By Valerie Chinn
July 3, 2019
But LG&E said it’s going to take it anyway.
Property owners would be paid for it, even if they object to the project.
“Unfortunately, I’m not surprised by the tactics,” said Mark Wourms director of Bernheim Forest. “The tactics are very secretive. They are done in a way they can move as quickly as they want to. They think they control all the cards in these kinds of things.”
LG&E expects the 12-mile pipeline through Bullitt County will cost $39 million. The utility says it is needed because the county’s existing natural gas distribution line is nearing full capacity.
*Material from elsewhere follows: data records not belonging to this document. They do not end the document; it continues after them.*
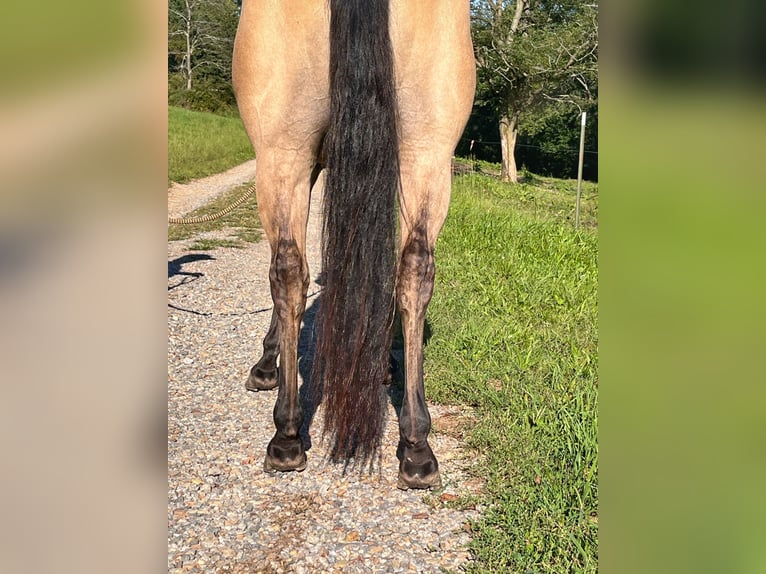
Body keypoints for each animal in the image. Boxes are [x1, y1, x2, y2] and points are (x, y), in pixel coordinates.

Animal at [232, 0, 475, 490]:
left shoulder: (305, 164)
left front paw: (267, 364)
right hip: (428, 153)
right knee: (415, 269)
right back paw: (417, 445)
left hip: (283, 153)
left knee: (287, 269)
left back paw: (286, 435)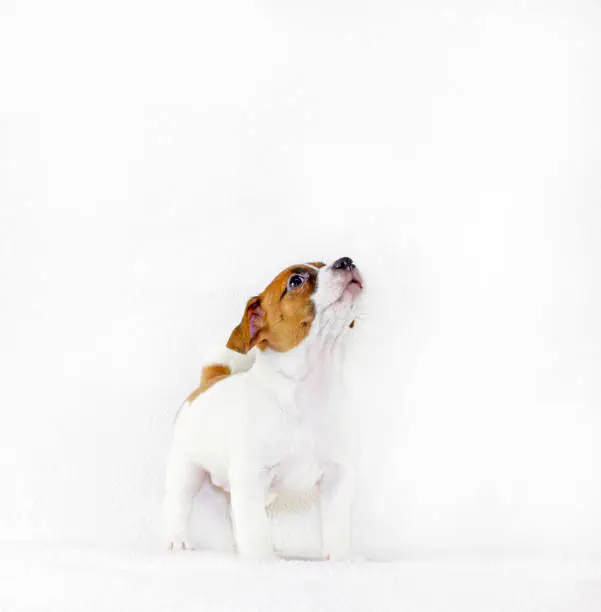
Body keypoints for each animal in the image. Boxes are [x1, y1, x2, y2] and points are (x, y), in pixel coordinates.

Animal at [162, 256, 364, 560]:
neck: (306, 390)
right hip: (186, 467)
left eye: (324, 263)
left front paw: (342, 558)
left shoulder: (337, 477)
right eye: (295, 281)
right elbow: (255, 528)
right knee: (178, 504)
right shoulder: (252, 475)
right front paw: (262, 560)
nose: (346, 260)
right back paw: (176, 539)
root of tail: (209, 381)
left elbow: (337, 525)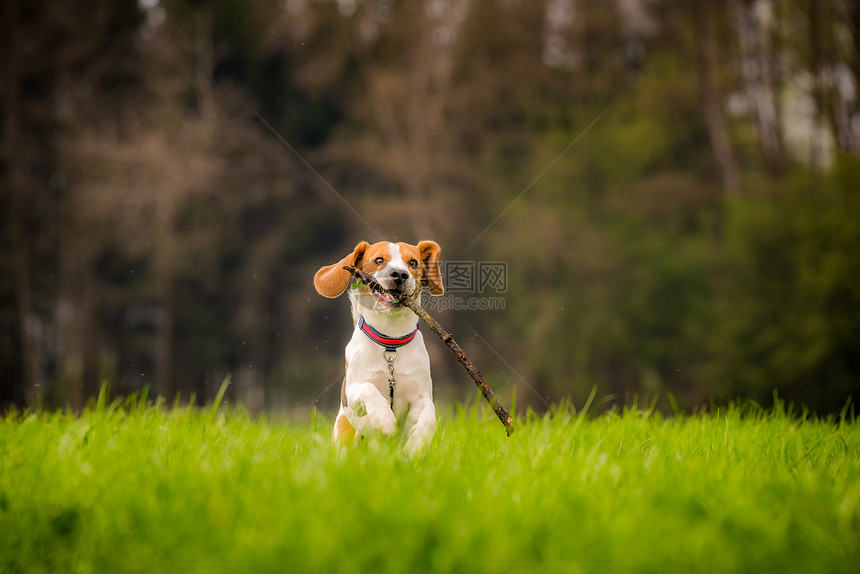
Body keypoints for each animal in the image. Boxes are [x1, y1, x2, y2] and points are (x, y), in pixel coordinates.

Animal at [318, 241, 450, 456]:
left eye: (413, 263)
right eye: (379, 260)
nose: (400, 274)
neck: (391, 343)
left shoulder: (420, 395)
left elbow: (429, 415)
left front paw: (416, 445)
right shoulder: (353, 392)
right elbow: (369, 389)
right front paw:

“We took our time with this project, like we do others, and have been thoughtful in working through the entire process, and that includes the selection of the route,” LG&E Spokeswoman Natasha Collins said. “It was chosen because it’s the least-impactful route.”
LG&E has already acquired 85% of the property it needs, but Bernheim Forest and some property owners are holding out. Bernheim said rare snails were recently discovered on its land.
The fight over whether LG&E can take the land despite the owners’ wishes will now play out in court and could take months, possibly years.
“We have talked to our legal counsel and will start taking our steps in defense,” Wourms said.
If LG&E does win in court and gets all the necessary permits, construction would only take 6-9 months.
“We know this is a something that’s a passionate issue, not an easy process to go through,” Collins said. “It’s ultimately something that we wish we can reach negotiation with property owners.”
Bernheim Forest is also launching its public campaign saying it’ll win in the court of public opinion.